* Texte d'étude
• • • • •

Depuis le 19 mai, ce n’est plus le cas. Jean, François, Dupont peut demander au Juge aux affaires familiales à ce que son identité civile devienne François, Jean, Dupont. Mais cette information n’a pas encore été largement diffusée : à en croire google, seuls les sites proposant le Code civil électronique parlent de cette “modification de l’ordre”.

La plurinomination

Les ethnologues de la France rurale, dans leurs travaux des années 1970, ont montré la survivance de pratiques de plurinomination [deux exemples : Segalen, M. [1980], Le nom caché. La dénomination dans le pays bigouden sud. L’Homme, 20[4], p.63-76. ou encore Zonabend, F. [1977], Pourquoi nommer ? (Les noms de personnes dans un village français : Minot-en–Châtillonais). Dans C. Lévi-Strauss, éd. L’Identité. Paris: Grasset, p. 257-279.]. « La mère Raymond, c’était la Michelle, mais son vrai nom c’était Simone. » Il semble qu’avec l’emprise croissante de l’administration “à distance” des individus, cette plurinomination se soit affaiblie. Il est plus simple de n’avoir qu’un seul prénom, sans avoir à répéter, constamment, que « non, certes je m’appelle Johnny, mais en fait, c’est Philippe. »
Mais si affaiblissement il y a eu, il n’y a pas eu disparition. En effet, il existe de nombreuses institutions, plus ou moins solides et cristallisées, qui disposent de leurs propres outils de nomination, souvent en tension avec les pratiques des institutions “branchées” sur l’Etat et l’état civil.
Décrivons-les un peu.

  • Il y a les institutions faibles liées à la vie en commun et à l’interconnaissance. Certains métiers donnent naissance à des surnoms plus ou moins stables [Hassoun, J.-P. [2000], Le surnom et ses usages sur les marchés à la crié du MATIF. Contrôle social, fluidité relationnelle et représentations collectives. Genèses, 41, p.5-40. ou l’étrange Gambetta, D. [2009], Codes of the Underworld. How Criminals Communicate, Princeton (New Jersey): Princeton University Press. pour les surnoms des maffiosi]. Certaines activités “en ligne” génèrent des appellations qui peuvent se déverser dans la vie hors ligne : l’interaction “in real life“, pour se stabliser, va nécessiter de s’accorder sur la “définition de la situation d’appellation” (une chose étrange, vécue lors d’un apéritif de sociologues sur twitter). La vie familiale produit, elle aussi, ses appellations diminutives.

• • • • •

* Données fournies
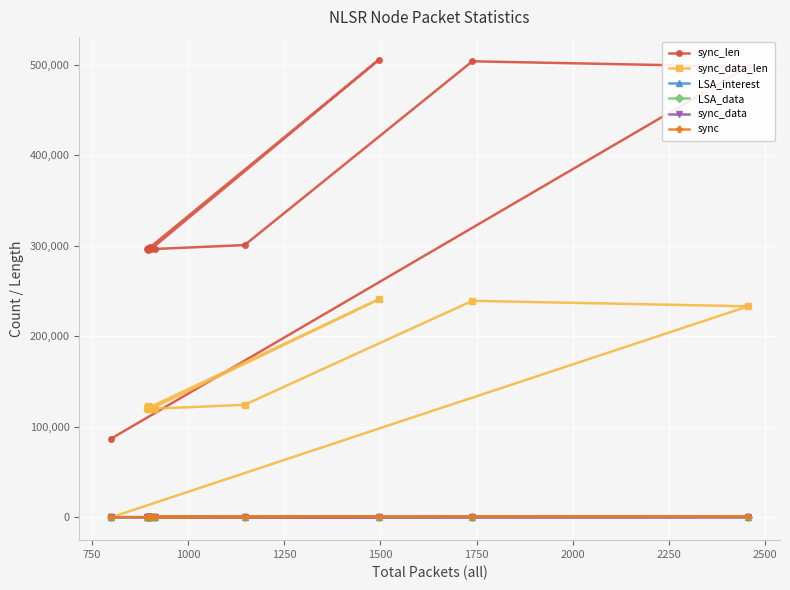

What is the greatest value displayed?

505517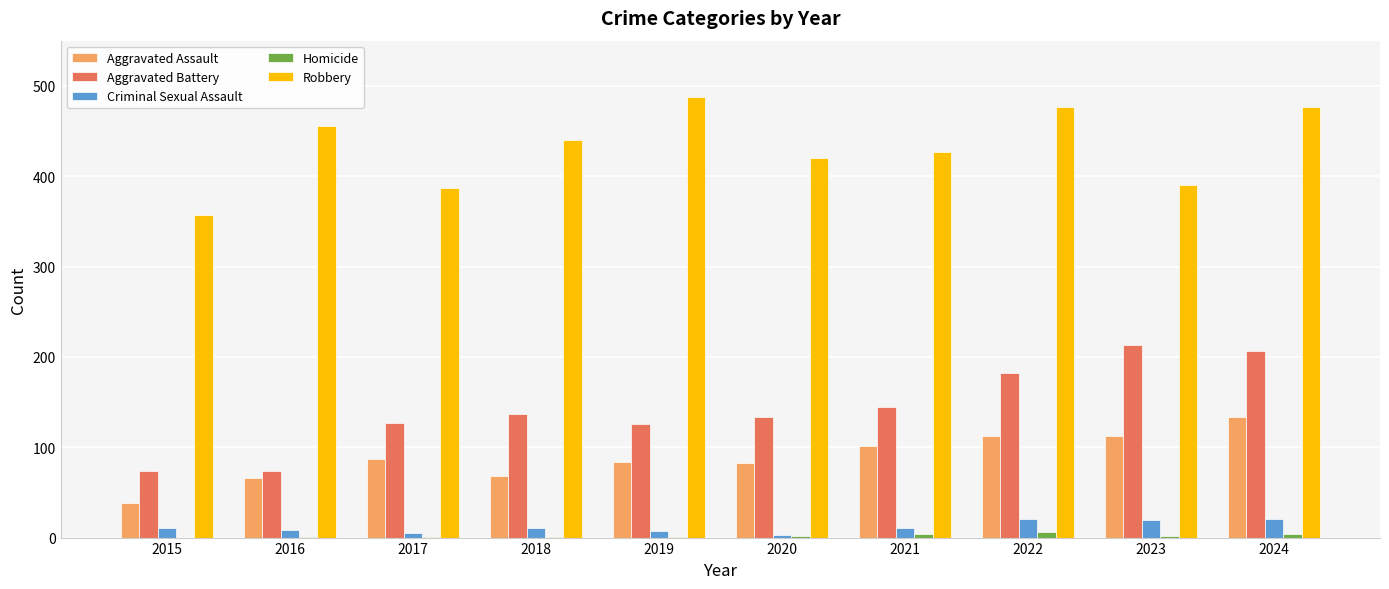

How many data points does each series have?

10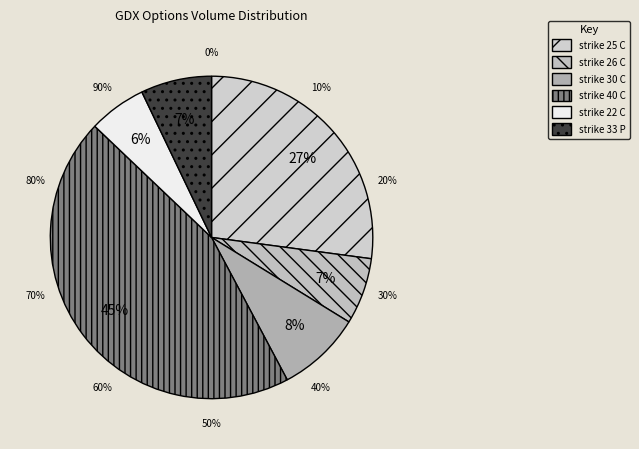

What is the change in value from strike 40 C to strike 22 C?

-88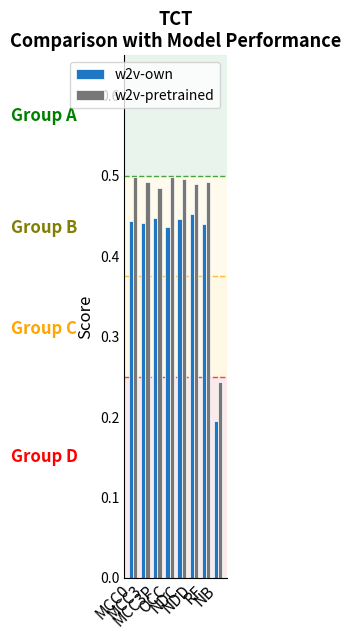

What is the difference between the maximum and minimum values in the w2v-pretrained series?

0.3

• • • • •

* Consignes de travail
1. Relevez, dans l'ordre où elles apparaissent, les années de parution des travaux cités entre crochets dans le texte d'étude.
2. Remplacez « institutions » par « structures » dans le passage du texte d'étude qui commence par « Mais si affaiblissement » et se termine après « Décrivons-les un peu. », puis recopiez ce passage ainsi modifié.
3. Prolongez le texte sur les pratiques de nomination à partir de sa dernière phrase.

* Réponses attendues
1. 1980, 1977, 2000, 2009

2.
Mais si affaiblissement il y a eu, il n’y a pas eu disparition. En effet, il existe de nombreuses structures, plus ou moins solides et cristallisées, qui disposent de leurs propres outils de nomination, souvent en tension avec les pratiques des structures “branchées” sur l’Etat et l’état civil.
Décrivons-les un peu.

3.
    Mais passons, ce ne sont pas ces institutions qui m’intéressent ici.
  • Il existe en effet des institutions un peu plus solides, qui existent, de plus, en tension, plus ou moins fortes, avec l’Etat.

  • L’Eglise catholique romaine, en France, a longtemps lutté contre la dépossession révolutionnaire de l’état civil, par exemple en continuant un contrôle des prénoms proposés au baptême (un contrôle qui avait commencé avant, mais en opposition, alors, à des pratiques individuelles). Pour le début du XIXe siècle, la comparaison des états-civils, des registres de baptèmes et des listes nominatives de recensement permet de saisir la plurinomination. Il y a un texte intéressant de Dupâquier à ce sujet]. Pour les années les plus récentes, il faut s’appuyer sur des sources indirectes. Ici, ce seront quelques décisions de justices, choisies pour illustrer mon propos.

    CA toulouse, arrêt du 13/3/2001
    Georges, Jacques, Marie X*** souhaite que son prénom devienne “Georges-Henry” : « ses parents attestent que leur fils a toujours eu comme prénom usuel Henry, prénom qu’ils lui ont attribué à son baptême pour des raisons familiales ». Il a vécu, pendant quelques dizaines d’années, avec un prénom usuel qui n’était pas à l’état civil.

    CA besancon, arrêt du 3/11/2005 :
    “Mom”, née au Cambodge, est baptisée “Catherine” lors de sa conversion au catholicisme. Elle s’appuie sur ce baptême pour assurer sa demande de francisation du prénom.

    CA poitiers, arrêt du 5/9/1990 :
    Il s’agit ici d’une demande de changement de prénom d’une petite fille, qui s’appelle “Loan”. Ses parents, qui voulaient donner un prénom breton, s’aperçoivent peu après sa naissance que que ce prénom “est plutôt d’origine asiatique”… une sorte de vice caché, donc… Le baptême (par un prêtre orthodoxe) de l’enfant se fait sous le prénom “Anastasia” : les parents considèrent que “l’inadéquation d’un prénom à une conviction religieuse” constitue un intérêt légitime. Ils seront suivis par la Cour d’appel de Poitiers.

    Plusieurs autres affaires sont liées à des conversions à l’Islam, et à des prises de noms qualifiés de “coraniques” ou “musulmans”. Mais, pour de nombreuses raisons, les institutions locales de l’Islam sont moins solides que l’Eglise de Rome et les individus vont peiner à faire reconnaître la validité de certaines demandes.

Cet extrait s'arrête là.